The World's most controversial buildings
Do you hate modern architecture? What’s hated now can often be loved tomorrow. People laughed at the Gherkin at first, but it soon worked its way into our hearts
It’s not the only building which took a little time to win over the public. You may be surprised by what people thought about these famous buildings when they first opened…
© James Whitesmith
The Eiffel Tower, Paris
"Imagine for a moment a giddy, ridiculous tower dominating Paris like a gigantic black smokestack" – In a letter published in the newspaper Le Temps in 1887, one reader was very frank about how he felt about plans for the city’s newest structure… The Eiffel Tower.
And he wasn’t alone. Built for the 1889 World’s Fair, many Parisians thought the tower was a ridiculous blot on the landscape and looked forward to the tower being torn down after 20 years, as originally planned. In fact, it is said that the famous writer Guy de Maupassant ate his lunch the Eiffel Tower’s restaurant not so much because he enjoyed the restaurant’s food, but because it was the only spot in the city where he was guaranteed to not have to look at“this tall skinny pyramid of iron ladders, this giant and disgraceful skeleton.” It is now, of course, the most important structure on the city’s skyline, and a huge source of national pride.
© Janet Hall / RIBA Library Photographs Collection
Tower Bridge, London
Those who think the Millennium Bridge got a harsh reception when first unveiled should look at what people said about London’s Tower Bridge when it opened.
English architect and editor of ‘The Builder’ Henry Heathcote Statham attacked the bridge, saying “it represents the vice of tawdriness and pretentiousness, and of falsification of the actual facts of the structure" while the designer Frank Brangwyn declared that “a more absurd structure than the Tower Bridge was never thrown across a strategic river.”
Likewise, so disgusted that they had to quote Shakespeare to express their fury, the Pall Mall Gazette said of the bridge “there certainly seems to be a subtle quality of ungainliness, a certain variegated ugliness, so to speak, that age can scarcely wither or custom stale, about this new bridge. It is excellently situated for our ugliest public work, straddling across our Thames, to the terror of the errant foreigner.”
And apparently it was also unpopular with our four-legged friends. In August 1894, the Evening Telegraph described a dog who was so frightened by the hydraulic action of the bridge that “when the roadway had been restored to the horizontal it was more than the owner of the dog could accomplish to get him across.”
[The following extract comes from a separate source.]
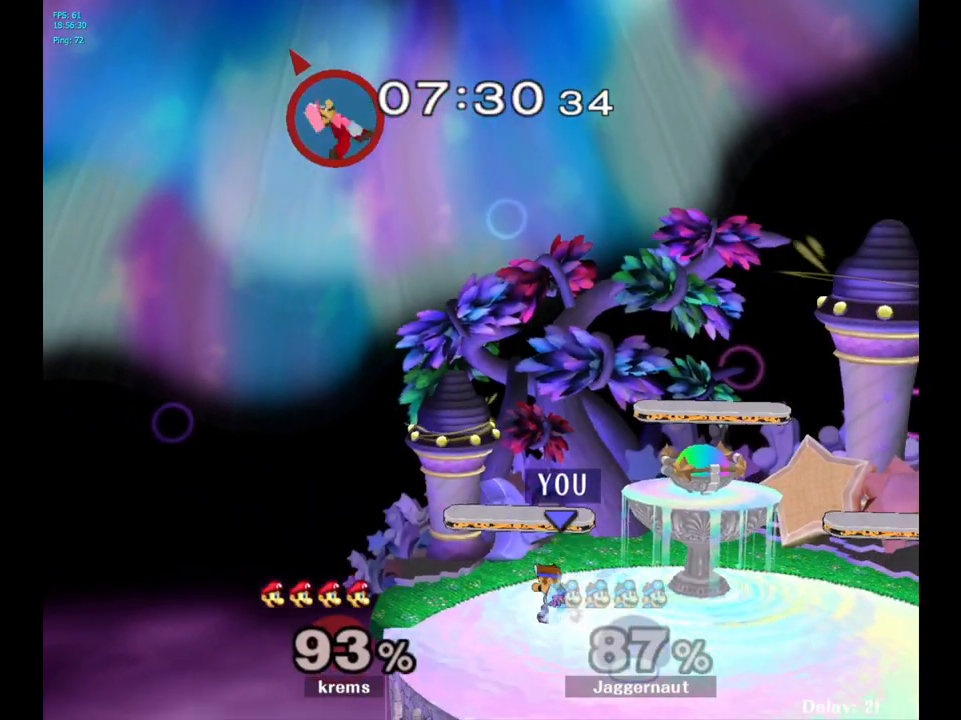
{"buttons": [], "left_stick": "center", "right_stick": "center", "events": [[17, "B", "down"], [133, "B", "up"], [233, "B", "down"], [333, "B", "up"]]}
© Ralph Deakin / RIBA Library Photographs Collection 1830s
Empire State Building, New York
One of the USA’s most iconic buildings, the Empire State Building, looked like it was going to be a flop at first. Opened in the midst of the 1930s depression, its poor location on 34th street meant it was some distance from public transport, leading to even fewer people wanting office space in the building than originally expected. In its first year of being open, the observation deck took in two million dollars, which unfortunately, matched the amount of rent its struggling owners made in that year. The building’s lack of occupants led many New Yorkers to ridicule the building as the ‘Empty State Building’, and it didn’t make any profit until 1950. It has since become one of the most iconic buildings in America and been named as one of the Seven Wonders of the Modern World by the American Society of Civil Engineers.
© Bernard Cox / RIBA Library Photographs Collection 1979
Guggenheim Museum, New York
Now a much-loved part of the New York cityscape, the museum faced a tough crowd when it was first built in 1959, with commentators seemingly trying to out-do each other to see who could most creatively attack the building. Page one of the New York Times carried art critic John Canaday’s mocking assessment that it was “a war between architecture and painting, in which both come out badly maimed”. There was perhaps a little more wonderment in the New York Daily Mirror’s description, which said that it was “a building that should be put in a museum to show how mad the 20th century is”. Other criticism of the building was that it looked like “an indigestible hot cross bun” or an “inverted oatmeal dish”. But it seems that the critics were wrong. In its first year, the museum’s gift shop sold far more postcards picturing the museum itself than any of the artworks it held, and it is now one of the most popular museums in America.
©Robert Elwall / RIBA Library Photographs Collection
Sagrada Famillia, Barcelona
Now on the must-visit list of the millions of tourists who flock to Barcelona every year, Gaudi’s famous Sagrada Familia wasn’t very popular when it was first built. The British historian and writer Gerald Brenan declared that “Not even in the European architecture of the period can one discover anything so vulgar or pretentious”. Picasso wished that somebody would "send Gaudi and the Sagrada Familia to Hell."
And never one to be backwards in coming forwards, George Orwell describes the cathedral as “one of the most hideous buildings in the world” and, speaking of the recent Spanish civil war said “I think the Anarchists showed bad taste in not blowing it up when they had the chance.”